The idea behind the One is that it adds a much more capable camera to your iPhone, while leveraging the smartphone’s strengths like editing apps, sharing capabilities, and of course, that great big touchscreen.
Inside the DxO One is a 1-inch, 20.2-megapixel BSI sensor, which gives it a pretty immediate advantage over any typical smartphone camera. The body itself is made of aluminum and weighs just under a quarter of a pound. The lens has a 32mm equivalent field of view with a maximum aperture of F/1.8. So, compared to the iPhones F/2.2 maximum aperture, it will be brighter and offer shallower depth of field.
Rather than relying on a wireless connection like the Sony QX cameras, the One has a Lightning connector built directly into it, so you actually plug the camera module into the phone and hold the whole thing like it’s a camera. The whole module can rotate up to 60-degrees, so it’s not totally fixed once it’s attached to the camera.
From an imaging standpoint, there’s clearly a lot of pressure on DxO to make it perform. After all, they spend a lot of their efforts passing judgment on the optical performance of other cameras. They claim the sensor racks up a DxO score of 70, and increases all the way up to 85 if you use their SuperRAW format.

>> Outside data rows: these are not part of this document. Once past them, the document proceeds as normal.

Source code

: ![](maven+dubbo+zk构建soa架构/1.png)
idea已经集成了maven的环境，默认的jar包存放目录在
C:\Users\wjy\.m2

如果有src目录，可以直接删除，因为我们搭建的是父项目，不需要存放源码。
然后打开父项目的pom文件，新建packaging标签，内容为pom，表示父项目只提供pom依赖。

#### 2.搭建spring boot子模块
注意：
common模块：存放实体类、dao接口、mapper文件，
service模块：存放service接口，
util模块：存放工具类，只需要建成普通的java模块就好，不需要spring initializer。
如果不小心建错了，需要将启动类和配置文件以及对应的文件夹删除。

In addition to the pure hardware benefits offered by the DxO One, you also get things like a shutter speed range from 15-seconds all the way down to 1/8,000 and a lofty maximum ISO of 51,200. You also get various shooting modes, most importantly manual modes like shutter and aperture priority, and full manual.

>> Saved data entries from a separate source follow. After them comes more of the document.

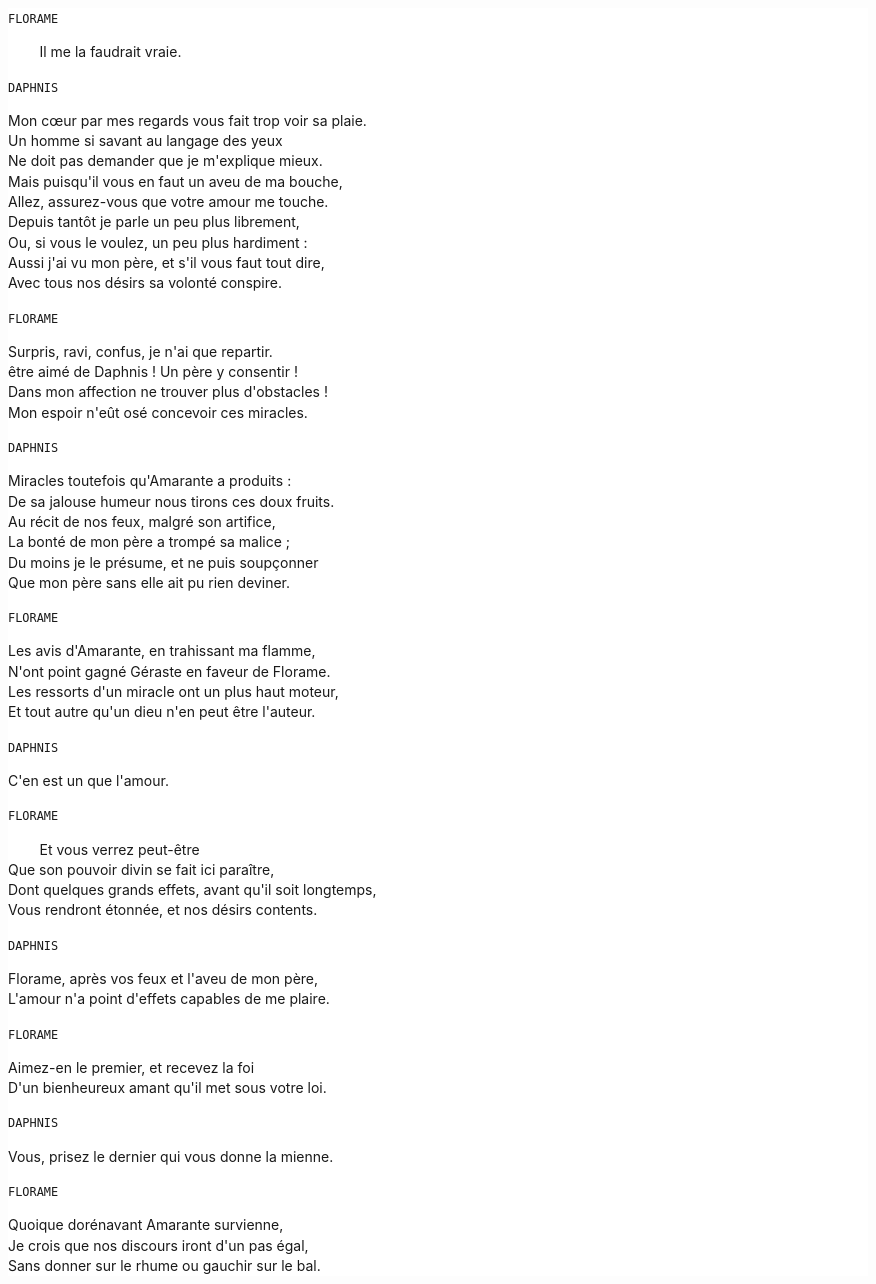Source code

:    FLORAME
        Il me la faudrait vraie.  

    DAPHNIS
Mon cœur par mes regards vous fait trop voir sa plaie.  
Un homme si savant au langage des yeux  
Ne doit pas demander que je m'explique mieux.  
Mais puisqu'il vous en faut un aveu de ma bouche,  
Allez, assurez-vous que votre amour me touche.  
Depuis tantôt je parle un peu plus librement,  
Ou, si vous le voulez, un peu plus hardiment :  
Aussi j'ai vu mon père, et s'il vous faut tout dire,  
Avec tous nos désirs sa volonté conspire.  

    FLORAME
Surpris, ravi, confus, je n'ai que repartir.  
être aimé de Daphnis ! Un père y consentir !  
Dans mon affection ne trouver plus d'obstacles !  
Mon espoir n'eût osé concevoir ces miracles.  

    DAPHNIS
Miracles toutefois qu'Amarante a produits :  
De sa jalouse humeur nous tirons ces doux fruits.  
Au récit de nos feux, malgré son artifice,  
La bonté de mon père a trompé sa malice ;  
Du moins je le présume, et ne puis soupçonner  
Que mon père sans elle ait pu rien deviner.  

    FLORAME
Les avis d'Amarante, en trahissant ma flamme,  
N'ont point gagné Géraste en faveur de Florame.  
Les ressorts d'un miracle ont un plus haut moteur,  
Et tout autre qu'un dieu n'en peut être l'auteur.  

    DAPHNIS
C'en est un que l'amour.  

    FLORAME
        Et vous verrez peut-être  
Que son pouvoir divin se fait ici paraître,  
Dont quelques grands effets, avant qu'il soit longtemps,  
Vous rendront étonnée, et nos désirs contents.  

    DAPHNIS
Florame, après vos feux et l'aveu de mon père,  
L'amour n'a point d'effets capables de me plaire.  

    FLORAME
Aimez-en le premier, et recevez la foi  
D'un bienheureux amant qu'il met sous votre loi.  

    DAPHNIS
Vous, prisez le dernier qui vous donne la mienne.  

    FLORAME
Quoique dorénavant Amarante survienne,  
Je crois que nos discours iront d'un pas égal,  
Sans donner sur le rhume ou gauchir sur le bal.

If you’re still thinking about that SuperRAW thing I mentioned earlier, it’s basically a mode that captures four different images in extremely rapid succession and then uses them to get rid of noise. When shooting, the camera saves the raw DNG files so you can upload them later, but also allows you to edit the JPEG versions in whatever mobile app you should choose.

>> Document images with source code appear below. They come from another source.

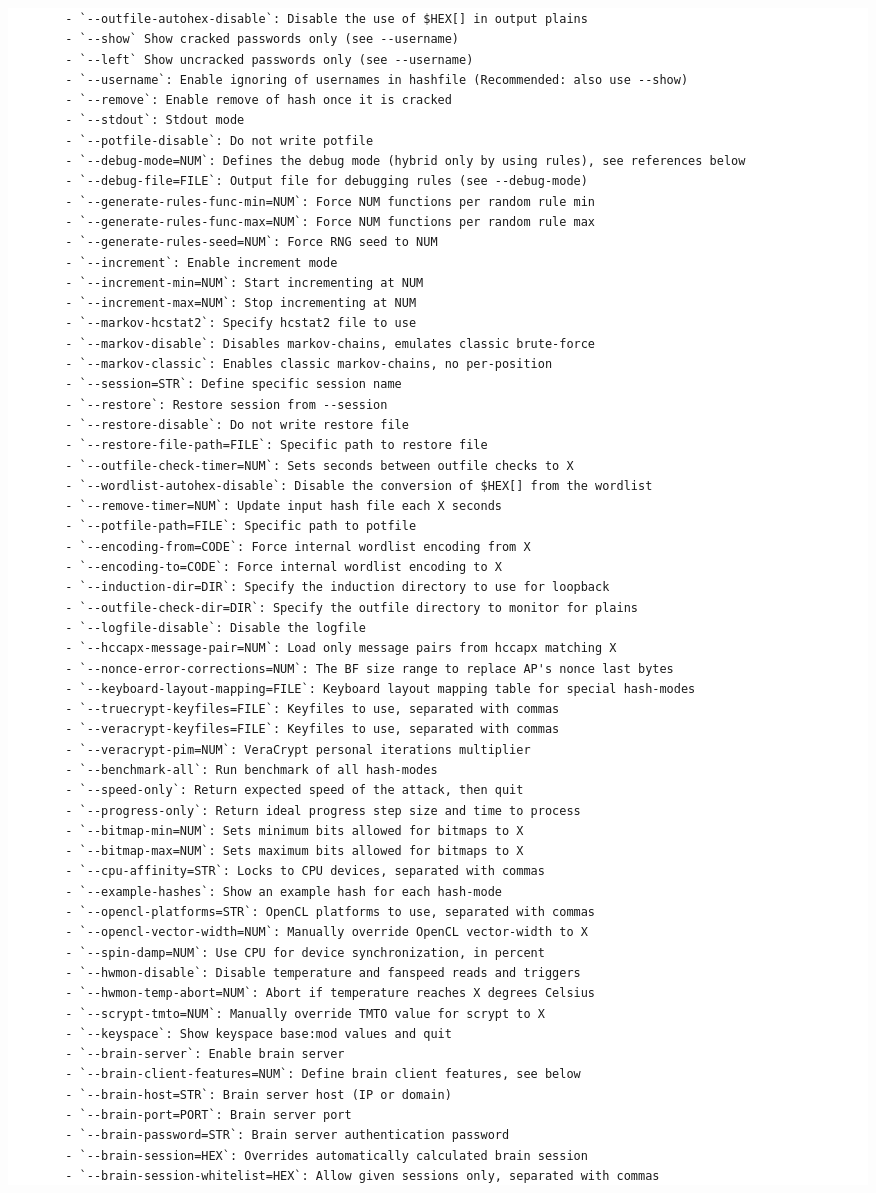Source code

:             - `--outfile-autohex-disable`: Disable the use of $HEX[] in output plains
            - `--show` Show cracked passwords only (see --username)
            - `--left` Show uncracked passwords only (see --username)
            - `--username`: Enable ignoring of usernames in hashfile (Recommended: also use --show)
            - `--remove`: Enable remove of hash once it is cracked
            - `--stdout`: Stdout mode
            - `--potfile-disable`: Do not write potfile
            - `--debug-mode=NUM`: Defines the debug mode (hybrid only by using rules), see references below
            - `--debug-file=FILE`: Output file for debugging rules (see --debug-mode)
            - `--generate-rules-func-min=NUM`: Force NUM functions per random rule min
            - `--generate-rules-func-max=NUM`: Force NUM functions per random rule max
            - `--generate-rules-seed=NUM`: Force RNG seed to NUM
            - `--increment`: Enable increment mode
            - `--increment-min=NUM`: Start incrementing at NUM
            - `--increment-max=NUM`: Stop incrementing at NUM
            - `--markov-hcstat2`: Specify hcstat2 file to use
            - `--markov-disable`: Disables markov-chains, emulates classic brute-force
            - `--markov-classic`: Enables classic markov-chains, no per-position
            - `--session=STR`: Define specific session name
            - `--restore`: Restore session from --session
            - `--restore-disable`: Do not write restore file
            - `--restore-file-path=FILE`: Specific path to restore file
            - `--outfile-check-timer=NUM`: Sets seconds between outfile checks to X
            - `--wordlist-autohex-disable`: Disable the conversion of $HEX[] from the wordlist
            - `--remove-timer=NUM`: Update input hash file each X seconds
            - `--potfile-path=FILE`: Specific path to potfile
            - `--encoding-from=CODE`: Force internal wordlist encoding from X
            - `--encoding-to=CODE`: Force internal wordlist encoding to X
            - `--induction-dir=DIR`: Specify the induction directory to use for loopback
            - `--outfile-check-dir=DIR`: Specify the outfile directory to monitor for plains
            - `--logfile-disable`: Disable the logfile
            - `--hccapx-message-pair=NUM`: Load only message pairs from hccapx matching X
            - `--nonce-error-corrections=NUM`: The BF size range to replace AP's nonce last bytes
            - `--keyboard-layout-mapping=FILE`: Keyboard layout mapping table for special hash-modes
            - `--truecrypt-keyfiles=FILE`: Keyfiles to use, separated with commas
            - `--veracrypt-keyfiles=FILE`: Keyfiles to use, separated with commas
            - `--veracrypt-pim=NUM`: VeraCrypt personal iterations multiplier
            - `--benchmark-all`: Run benchmark of all hash-modes
            - `--speed-only`: Return expected speed of the attack, then quit
            - `--progress-only`: Return ideal progress step size and time to process
            - `--bitmap-min=NUM`: Sets minimum bits allowed for bitmaps to X
            - `--bitmap-max=NUM`: Sets maximum bits allowed for bitmaps to X
            - `--cpu-affinity=STR`: Locks to CPU devices, separated with commas
            - `--example-hashes`: Show an example hash for each hash-mode
            - `--opencl-platforms=STR`: OpenCL platforms to use, separated with commas
            - `--opencl-vector-width=NUM`: Manually override OpenCL vector-width to X
            - `--spin-damp=NUM`: Use CPU for device synchronization, in percent
            - `--hwmon-disable`: Disable temperature and fanspeed reads and triggers
            - `--hwmon-temp-abort=NUM`: Abort if temperature reaches X degrees Celsius
            - `--scrypt-tmto=NUM`: Manually override TMTO value for scrypt to X
            - `--keyspace`: Show keyspace base:mod values and quit
            - `--brain-server`: Enable brain server
            - `--brain-client-features=NUM`: Define brain client features, see below
            - `--brain-host=STR`: Brain server host (IP or domain)
            - `--brain-port=PORT`: Brain server port
            - `--brain-password=STR`: Brain server authentication password
            - `--brain-session=HEX`: Overrides automatically calculated brain session
            - `--brain-session-whitelist=HEX`: Allow given sessions only, separated with commas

Now, how much does all of this cost? You should expect to pay $599 for the DxO One when it starts shipping in December. If you consider this purely an iPhone accessory, then that probably sounds like a lot, but this thing does have a surprising amount of imaging power built into it, so it’s definitely a full-fledged camera. As part of that price, you also get a license for DxO OpticsPro and DxO FilmPack, which makes it a significantly better value.
We’re excited to get some more extended hands-on time with the DxO one. One of the big gripes I always had with cameras like the Sony QX was how long it took to get the wireless connection going. In this case, slapping the connector into the port and starting to shoot seems like it might actually be a smoother process until the whole NFC and Wifi combo speeds up significantly.